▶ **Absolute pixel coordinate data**
>>>
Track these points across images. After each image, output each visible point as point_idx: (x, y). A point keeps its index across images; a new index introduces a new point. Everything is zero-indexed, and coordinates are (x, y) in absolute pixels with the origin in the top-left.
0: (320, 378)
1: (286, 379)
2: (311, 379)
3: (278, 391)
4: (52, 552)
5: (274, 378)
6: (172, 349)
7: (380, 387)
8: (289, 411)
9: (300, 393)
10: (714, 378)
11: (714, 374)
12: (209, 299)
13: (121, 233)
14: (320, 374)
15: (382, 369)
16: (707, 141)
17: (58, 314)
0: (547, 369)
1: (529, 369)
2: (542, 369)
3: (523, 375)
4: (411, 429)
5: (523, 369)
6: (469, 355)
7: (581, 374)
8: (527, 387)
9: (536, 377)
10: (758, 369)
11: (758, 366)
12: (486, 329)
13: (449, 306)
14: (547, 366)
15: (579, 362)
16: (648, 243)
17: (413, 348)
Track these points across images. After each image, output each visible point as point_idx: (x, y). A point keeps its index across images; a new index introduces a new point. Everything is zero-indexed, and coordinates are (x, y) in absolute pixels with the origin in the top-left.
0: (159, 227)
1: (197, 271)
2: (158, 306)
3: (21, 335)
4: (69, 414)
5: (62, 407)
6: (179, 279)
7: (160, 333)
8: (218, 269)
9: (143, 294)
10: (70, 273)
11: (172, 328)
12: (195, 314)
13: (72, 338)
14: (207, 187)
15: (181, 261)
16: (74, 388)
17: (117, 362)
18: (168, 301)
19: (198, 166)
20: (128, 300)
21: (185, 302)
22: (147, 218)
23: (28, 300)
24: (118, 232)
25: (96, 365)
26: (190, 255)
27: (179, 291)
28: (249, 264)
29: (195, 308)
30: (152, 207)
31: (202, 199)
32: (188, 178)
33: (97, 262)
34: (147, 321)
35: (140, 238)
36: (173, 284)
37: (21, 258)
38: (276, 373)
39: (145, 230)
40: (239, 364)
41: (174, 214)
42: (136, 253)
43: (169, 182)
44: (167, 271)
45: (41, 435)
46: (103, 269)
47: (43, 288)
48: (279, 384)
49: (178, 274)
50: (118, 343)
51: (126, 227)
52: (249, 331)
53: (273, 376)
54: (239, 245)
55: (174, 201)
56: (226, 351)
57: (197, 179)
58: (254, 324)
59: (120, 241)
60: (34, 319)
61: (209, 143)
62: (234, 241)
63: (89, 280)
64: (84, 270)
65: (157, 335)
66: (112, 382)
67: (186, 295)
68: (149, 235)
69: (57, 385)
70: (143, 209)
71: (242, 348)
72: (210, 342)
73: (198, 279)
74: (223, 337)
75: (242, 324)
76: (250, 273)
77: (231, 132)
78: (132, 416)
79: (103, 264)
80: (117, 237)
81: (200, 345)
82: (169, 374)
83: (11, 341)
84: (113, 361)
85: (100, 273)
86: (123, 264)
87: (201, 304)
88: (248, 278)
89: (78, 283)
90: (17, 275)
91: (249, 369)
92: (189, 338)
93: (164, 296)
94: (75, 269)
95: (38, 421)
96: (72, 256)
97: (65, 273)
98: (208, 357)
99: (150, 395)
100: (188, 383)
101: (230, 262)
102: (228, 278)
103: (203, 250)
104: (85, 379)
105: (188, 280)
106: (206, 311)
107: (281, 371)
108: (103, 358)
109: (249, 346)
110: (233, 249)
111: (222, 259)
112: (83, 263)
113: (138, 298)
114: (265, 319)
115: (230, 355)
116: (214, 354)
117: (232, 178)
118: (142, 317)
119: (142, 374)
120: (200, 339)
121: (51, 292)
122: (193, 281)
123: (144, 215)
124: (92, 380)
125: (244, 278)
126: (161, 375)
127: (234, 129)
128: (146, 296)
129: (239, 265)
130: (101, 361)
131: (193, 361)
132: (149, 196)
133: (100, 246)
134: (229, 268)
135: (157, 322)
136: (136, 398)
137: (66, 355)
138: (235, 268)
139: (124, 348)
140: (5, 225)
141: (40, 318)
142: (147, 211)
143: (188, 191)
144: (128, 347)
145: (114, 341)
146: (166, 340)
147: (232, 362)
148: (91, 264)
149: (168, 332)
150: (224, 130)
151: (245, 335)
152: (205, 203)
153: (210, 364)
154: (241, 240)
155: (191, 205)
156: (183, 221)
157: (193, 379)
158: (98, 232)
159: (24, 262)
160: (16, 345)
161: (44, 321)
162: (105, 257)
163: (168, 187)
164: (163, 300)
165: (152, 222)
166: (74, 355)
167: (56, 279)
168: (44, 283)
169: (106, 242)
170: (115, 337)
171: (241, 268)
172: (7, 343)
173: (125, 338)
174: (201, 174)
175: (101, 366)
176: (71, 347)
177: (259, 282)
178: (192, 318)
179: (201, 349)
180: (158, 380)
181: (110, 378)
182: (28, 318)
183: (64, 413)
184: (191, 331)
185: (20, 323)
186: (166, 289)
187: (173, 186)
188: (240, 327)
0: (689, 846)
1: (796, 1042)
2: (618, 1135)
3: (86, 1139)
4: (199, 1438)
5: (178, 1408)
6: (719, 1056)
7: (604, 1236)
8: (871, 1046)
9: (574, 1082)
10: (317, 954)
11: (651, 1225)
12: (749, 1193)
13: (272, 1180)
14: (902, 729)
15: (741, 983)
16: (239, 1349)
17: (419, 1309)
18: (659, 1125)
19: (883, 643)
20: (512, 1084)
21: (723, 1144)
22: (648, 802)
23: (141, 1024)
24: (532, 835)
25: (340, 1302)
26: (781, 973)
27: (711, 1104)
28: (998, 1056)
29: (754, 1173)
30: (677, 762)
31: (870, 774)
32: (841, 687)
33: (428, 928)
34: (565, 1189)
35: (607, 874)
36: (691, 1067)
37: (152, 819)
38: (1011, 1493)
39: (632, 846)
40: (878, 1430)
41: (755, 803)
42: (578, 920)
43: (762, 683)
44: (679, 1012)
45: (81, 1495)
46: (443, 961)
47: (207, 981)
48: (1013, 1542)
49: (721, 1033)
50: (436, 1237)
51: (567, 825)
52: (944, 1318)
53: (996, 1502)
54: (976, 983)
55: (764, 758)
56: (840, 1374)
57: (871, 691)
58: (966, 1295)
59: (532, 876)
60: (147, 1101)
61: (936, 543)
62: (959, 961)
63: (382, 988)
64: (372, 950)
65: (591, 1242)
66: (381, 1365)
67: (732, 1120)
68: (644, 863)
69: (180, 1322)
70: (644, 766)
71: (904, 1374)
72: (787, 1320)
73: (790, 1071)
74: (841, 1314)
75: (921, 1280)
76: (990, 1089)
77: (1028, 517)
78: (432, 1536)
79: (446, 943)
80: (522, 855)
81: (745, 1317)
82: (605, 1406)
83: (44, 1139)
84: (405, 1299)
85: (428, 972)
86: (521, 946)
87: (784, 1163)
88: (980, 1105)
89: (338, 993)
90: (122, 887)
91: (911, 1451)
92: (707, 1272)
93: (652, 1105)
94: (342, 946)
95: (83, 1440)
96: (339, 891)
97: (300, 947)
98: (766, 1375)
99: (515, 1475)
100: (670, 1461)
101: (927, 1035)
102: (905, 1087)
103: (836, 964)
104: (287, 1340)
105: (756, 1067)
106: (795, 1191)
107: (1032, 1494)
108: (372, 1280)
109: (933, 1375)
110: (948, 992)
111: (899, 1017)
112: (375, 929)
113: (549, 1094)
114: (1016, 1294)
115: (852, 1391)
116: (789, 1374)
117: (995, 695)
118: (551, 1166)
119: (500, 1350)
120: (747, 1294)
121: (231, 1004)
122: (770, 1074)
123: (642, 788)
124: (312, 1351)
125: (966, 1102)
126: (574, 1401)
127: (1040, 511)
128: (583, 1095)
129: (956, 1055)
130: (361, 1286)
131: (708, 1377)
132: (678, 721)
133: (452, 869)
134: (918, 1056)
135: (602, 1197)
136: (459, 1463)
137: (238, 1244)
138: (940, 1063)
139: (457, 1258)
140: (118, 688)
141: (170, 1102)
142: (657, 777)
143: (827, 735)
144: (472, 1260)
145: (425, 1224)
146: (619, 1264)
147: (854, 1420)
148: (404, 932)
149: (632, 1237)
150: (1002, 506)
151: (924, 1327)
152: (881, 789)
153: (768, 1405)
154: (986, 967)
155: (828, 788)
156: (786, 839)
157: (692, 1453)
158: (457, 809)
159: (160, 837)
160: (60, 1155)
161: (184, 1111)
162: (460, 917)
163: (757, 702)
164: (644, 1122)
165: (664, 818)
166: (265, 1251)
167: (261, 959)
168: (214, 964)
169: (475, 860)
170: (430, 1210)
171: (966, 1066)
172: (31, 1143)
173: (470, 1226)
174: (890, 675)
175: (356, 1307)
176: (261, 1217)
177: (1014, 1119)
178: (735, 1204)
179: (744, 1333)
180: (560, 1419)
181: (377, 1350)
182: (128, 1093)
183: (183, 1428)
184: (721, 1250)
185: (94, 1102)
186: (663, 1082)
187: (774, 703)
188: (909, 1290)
<<<
▶ **TASK OBJECTIVE**
Word for word, restate the lines above from the line containing "92: (189, 338)" through the line containing "187: (173, 186)", with both included and nothing else.

▶ **COMPLETED TASK**
92: (189, 338)
93: (164, 296)
94: (75, 269)
95: (38, 421)
96: (72, 256)
97: (65, 273)
98: (208, 357)
99: (150, 395)
100: (188, 383)
101: (230, 262)
102: (228, 278)
103: (203, 250)
104: (85, 379)
105: (188, 280)
106: (206, 311)
107: (281, 371)
108: (103, 358)
109: (249, 346)
110: (233, 249)
111: (222, 259)
112: (83, 263)
113: (138, 298)
114: (265, 319)
115: (230, 355)
116: (214, 354)
117: (232, 178)
118: (142, 317)
119: (142, 374)
120: (200, 339)
121: (51, 292)
122: (193, 281)
123: (144, 215)
124: (92, 380)
125: (244, 278)
126: (161, 375)
127: (234, 129)
128: (146, 296)
129: (239, 265)
130: (101, 361)
131: (193, 361)
132: (149, 196)
133: (100, 246)
134: (229, 268)
135: (157, 322)
136: (136, 398)
137: (66, 355)
138: (235, 268)
139: (124, 348)
140: (5, 225)
141: (40, 318)
142: (147, 211)
143: (188, 191)
144: (128, 347)
145: (114, 341)
146: (166, 340)
147: (232, 362)
148: (91, 264)
149: (168, 332)
150: (224, 130)
151: (245, 335)
152: (205, 203)
153: (210, 364)
154: (241, 240)
155: (191, 205)
156: (183, 221)
157: (193, 379)
158: (98, 232)
159: (24, 262)
160: (16, 345)
161: (44, 321)
162: (105, 257)
163: (168, 187)
164: (163, 300)
165: (152, 222)
166: (74, 355)
167: (56, 279)
168: (44, 283)
169: (106, 242)
170: (115, 337)
171: (241, 268)
172: (7, 343)
173: (125, 338)
174: (201, 174)
175: (101, 366)
176: (71, 347)
177: (259, 282)
178: (192, 318)
179: (201, 349)
180: (158, 380)
181: (110, 378)
182: (28, 318)
183: (64, 413)
184: (191, 331)
185: (20, 323)
186: (166, 289)
187: (173, 186)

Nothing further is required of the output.